Let’s take another contemporary example of how the government has no idea of where it is going and is wrapping itself in contradictions. The Malta Tourism Authority (MTA) is conducting a broad-based re-branding of the
Malta tourist product. The exercise will take several months to conclude and will cost much, much more than a cup of coffee. This is a much-needed overdue exercise. We cannot continue to make false claims that back-fire when we do not deliver what we promise.

We cannot offer sea and sand as if we were the
Maldives when tourists here will have difficulty in finding a free square metre at our scarce sandy beaches. However, we can and should promote our uniqueness, our being so near and yet so different. Our smallness which enables tourists to see in less than one week what in other countries would take several weeks. Our varied and rich history, our bastions, our churches and our village traditions – festas and fireworks included. Our versatility in meeting the different scene locations required by creative film directors. Our ability to speak and teach various languages. Our beautiful and historic harbours and the magic scenery of Gozo and Comino. We need to build an aura around our pre-historic monuments and around sites linked to mythology and famous legends.

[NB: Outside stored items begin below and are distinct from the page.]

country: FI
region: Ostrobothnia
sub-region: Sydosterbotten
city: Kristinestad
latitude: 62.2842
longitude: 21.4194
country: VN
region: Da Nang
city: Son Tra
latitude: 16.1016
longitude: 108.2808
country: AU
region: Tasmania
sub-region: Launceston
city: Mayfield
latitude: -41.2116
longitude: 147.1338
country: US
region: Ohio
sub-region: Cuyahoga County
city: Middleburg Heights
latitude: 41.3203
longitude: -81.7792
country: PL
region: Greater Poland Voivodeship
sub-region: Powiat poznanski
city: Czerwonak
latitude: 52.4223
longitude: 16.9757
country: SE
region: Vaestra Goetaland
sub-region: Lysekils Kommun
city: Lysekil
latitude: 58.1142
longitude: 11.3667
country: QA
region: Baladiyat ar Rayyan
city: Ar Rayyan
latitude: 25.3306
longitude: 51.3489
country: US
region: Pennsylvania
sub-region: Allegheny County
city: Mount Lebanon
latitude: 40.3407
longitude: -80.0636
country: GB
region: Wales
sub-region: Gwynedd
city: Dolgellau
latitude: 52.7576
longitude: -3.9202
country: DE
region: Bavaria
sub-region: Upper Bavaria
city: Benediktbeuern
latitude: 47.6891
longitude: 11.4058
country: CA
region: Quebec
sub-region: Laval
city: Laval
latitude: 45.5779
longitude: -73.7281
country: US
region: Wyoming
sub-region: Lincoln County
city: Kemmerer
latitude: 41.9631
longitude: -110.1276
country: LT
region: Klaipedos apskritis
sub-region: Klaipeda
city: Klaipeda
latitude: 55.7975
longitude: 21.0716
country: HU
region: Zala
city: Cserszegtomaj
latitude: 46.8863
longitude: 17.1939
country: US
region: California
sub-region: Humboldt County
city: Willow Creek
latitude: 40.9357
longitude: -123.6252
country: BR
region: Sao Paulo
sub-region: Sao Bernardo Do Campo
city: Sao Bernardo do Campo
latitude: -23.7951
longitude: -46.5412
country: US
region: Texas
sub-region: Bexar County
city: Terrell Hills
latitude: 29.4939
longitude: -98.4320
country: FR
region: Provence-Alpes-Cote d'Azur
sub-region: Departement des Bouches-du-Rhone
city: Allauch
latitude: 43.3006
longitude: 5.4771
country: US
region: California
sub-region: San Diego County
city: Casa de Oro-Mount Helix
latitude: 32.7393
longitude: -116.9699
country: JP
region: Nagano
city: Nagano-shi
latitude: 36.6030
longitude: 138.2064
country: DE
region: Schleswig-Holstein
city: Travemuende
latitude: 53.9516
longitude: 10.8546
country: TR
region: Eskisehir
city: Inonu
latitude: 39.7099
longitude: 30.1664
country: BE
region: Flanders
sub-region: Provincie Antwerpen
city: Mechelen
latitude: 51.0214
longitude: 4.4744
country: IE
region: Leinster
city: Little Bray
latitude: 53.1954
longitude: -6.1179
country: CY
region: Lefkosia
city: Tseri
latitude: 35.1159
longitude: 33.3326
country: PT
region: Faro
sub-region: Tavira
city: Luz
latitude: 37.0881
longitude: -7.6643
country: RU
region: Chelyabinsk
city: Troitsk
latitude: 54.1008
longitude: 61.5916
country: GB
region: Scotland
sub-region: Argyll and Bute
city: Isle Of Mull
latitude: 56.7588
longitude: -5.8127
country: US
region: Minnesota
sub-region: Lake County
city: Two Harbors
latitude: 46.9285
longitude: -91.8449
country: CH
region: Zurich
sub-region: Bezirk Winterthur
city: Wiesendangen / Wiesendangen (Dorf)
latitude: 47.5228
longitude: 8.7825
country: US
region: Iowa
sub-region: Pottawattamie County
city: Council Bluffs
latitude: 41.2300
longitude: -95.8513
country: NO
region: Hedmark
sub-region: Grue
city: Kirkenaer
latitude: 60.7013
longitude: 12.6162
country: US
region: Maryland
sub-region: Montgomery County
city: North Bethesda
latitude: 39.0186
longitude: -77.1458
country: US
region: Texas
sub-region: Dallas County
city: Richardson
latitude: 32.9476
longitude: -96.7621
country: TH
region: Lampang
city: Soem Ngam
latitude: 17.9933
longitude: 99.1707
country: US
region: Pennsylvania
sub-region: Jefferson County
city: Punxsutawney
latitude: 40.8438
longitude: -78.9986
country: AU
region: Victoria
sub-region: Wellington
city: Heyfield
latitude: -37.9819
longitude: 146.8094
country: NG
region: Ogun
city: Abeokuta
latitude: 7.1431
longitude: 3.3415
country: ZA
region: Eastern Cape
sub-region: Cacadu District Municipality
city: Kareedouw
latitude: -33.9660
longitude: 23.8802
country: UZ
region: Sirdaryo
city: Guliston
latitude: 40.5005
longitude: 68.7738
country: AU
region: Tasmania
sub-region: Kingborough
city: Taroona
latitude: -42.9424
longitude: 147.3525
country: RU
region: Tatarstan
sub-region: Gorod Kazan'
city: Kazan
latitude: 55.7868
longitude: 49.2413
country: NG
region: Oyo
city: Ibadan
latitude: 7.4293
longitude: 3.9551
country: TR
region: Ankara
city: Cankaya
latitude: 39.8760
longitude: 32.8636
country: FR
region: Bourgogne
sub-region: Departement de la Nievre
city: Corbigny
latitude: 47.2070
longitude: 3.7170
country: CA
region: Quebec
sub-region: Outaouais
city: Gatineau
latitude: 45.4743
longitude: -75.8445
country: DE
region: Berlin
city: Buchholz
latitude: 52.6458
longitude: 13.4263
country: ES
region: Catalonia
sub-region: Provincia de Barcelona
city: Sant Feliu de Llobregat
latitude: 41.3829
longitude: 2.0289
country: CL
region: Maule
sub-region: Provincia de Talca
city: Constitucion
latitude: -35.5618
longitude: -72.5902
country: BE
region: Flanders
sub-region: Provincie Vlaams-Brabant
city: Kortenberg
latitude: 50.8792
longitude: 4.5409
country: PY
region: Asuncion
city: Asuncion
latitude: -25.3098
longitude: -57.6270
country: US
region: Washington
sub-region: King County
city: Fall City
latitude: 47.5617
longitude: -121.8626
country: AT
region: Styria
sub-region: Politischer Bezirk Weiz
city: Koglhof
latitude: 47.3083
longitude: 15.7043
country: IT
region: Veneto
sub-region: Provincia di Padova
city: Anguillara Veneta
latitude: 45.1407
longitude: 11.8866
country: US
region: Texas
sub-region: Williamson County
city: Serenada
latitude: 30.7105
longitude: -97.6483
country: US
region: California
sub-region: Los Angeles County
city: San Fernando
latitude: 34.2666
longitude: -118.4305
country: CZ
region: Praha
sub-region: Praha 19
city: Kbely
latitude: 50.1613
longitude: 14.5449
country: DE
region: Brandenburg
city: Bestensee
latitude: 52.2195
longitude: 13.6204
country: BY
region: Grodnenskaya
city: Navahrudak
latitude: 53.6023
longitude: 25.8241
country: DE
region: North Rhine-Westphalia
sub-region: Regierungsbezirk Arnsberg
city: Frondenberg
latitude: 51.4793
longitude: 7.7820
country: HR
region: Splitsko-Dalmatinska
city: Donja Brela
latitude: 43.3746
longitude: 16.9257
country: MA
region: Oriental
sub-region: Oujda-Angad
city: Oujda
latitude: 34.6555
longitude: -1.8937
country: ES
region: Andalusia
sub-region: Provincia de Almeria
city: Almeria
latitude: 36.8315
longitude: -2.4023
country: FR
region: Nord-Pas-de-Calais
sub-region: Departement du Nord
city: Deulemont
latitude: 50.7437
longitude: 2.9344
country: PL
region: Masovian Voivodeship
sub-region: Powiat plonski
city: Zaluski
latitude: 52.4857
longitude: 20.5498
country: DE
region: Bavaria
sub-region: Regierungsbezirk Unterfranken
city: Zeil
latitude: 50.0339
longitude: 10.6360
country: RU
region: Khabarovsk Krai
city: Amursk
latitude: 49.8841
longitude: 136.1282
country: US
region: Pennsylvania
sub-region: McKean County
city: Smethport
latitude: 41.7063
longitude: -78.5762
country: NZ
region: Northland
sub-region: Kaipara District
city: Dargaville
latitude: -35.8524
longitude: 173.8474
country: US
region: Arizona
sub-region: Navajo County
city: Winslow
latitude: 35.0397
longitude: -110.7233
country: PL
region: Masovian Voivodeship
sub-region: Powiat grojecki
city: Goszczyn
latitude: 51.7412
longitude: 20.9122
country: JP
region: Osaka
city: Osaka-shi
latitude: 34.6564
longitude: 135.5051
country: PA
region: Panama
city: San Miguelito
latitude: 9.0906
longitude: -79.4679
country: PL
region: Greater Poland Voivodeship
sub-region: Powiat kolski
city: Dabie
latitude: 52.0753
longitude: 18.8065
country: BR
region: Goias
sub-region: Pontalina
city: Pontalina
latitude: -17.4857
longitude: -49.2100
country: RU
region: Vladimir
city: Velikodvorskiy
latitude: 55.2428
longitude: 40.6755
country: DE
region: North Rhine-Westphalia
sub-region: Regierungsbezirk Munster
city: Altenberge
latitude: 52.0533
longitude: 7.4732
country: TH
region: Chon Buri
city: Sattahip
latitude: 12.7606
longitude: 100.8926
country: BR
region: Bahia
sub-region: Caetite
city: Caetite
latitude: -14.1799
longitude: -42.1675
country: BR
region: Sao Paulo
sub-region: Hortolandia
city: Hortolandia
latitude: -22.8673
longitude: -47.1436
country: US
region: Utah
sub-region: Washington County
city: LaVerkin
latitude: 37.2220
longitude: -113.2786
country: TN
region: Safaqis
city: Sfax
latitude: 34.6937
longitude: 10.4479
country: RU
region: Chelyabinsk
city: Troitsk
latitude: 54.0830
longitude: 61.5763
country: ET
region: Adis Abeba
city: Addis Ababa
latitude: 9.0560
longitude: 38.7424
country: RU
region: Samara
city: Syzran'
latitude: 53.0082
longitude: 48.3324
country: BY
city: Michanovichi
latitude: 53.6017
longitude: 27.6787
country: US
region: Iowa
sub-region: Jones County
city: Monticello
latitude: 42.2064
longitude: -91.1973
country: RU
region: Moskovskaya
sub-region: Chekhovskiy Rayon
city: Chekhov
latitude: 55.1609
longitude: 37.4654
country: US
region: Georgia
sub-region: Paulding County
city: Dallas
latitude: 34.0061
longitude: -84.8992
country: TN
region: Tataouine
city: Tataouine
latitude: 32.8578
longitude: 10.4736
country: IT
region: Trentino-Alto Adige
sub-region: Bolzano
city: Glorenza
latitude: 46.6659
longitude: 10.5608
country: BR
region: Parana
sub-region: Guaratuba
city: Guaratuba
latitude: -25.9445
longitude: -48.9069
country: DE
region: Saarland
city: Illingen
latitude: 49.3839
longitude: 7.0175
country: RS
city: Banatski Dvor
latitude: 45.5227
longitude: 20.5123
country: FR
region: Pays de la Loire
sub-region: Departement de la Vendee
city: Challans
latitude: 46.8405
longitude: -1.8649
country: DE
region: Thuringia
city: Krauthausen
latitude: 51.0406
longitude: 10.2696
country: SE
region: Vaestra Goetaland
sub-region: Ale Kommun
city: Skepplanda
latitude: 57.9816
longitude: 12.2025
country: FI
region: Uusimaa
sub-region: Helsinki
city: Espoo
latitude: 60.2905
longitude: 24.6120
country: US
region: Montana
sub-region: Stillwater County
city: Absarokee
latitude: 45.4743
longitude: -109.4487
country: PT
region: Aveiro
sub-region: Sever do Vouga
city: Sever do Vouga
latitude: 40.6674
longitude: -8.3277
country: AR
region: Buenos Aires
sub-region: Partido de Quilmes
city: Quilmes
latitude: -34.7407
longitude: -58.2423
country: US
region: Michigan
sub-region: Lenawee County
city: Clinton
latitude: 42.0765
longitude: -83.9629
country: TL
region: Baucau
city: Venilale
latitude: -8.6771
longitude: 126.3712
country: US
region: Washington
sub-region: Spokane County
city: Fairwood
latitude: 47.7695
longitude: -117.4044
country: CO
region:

Yet while we are trying to re-brand ourselves on who we really are and what makes us different from competitors, in the same breath the government is proceeding with plans to deface us by going for golf courses which can sit comfortably in Dublin or Surrey but can hardly be a distinctive feature of a Mediterranean sun-drenched island. What goes for St Patrick and St George does not necessarily go for
St Paul.

If we cannot be led with clear determination and sense of direction, we will continue to spread our resources all across the board with conflicting pressures from different directions forcing us to continue running on the spot.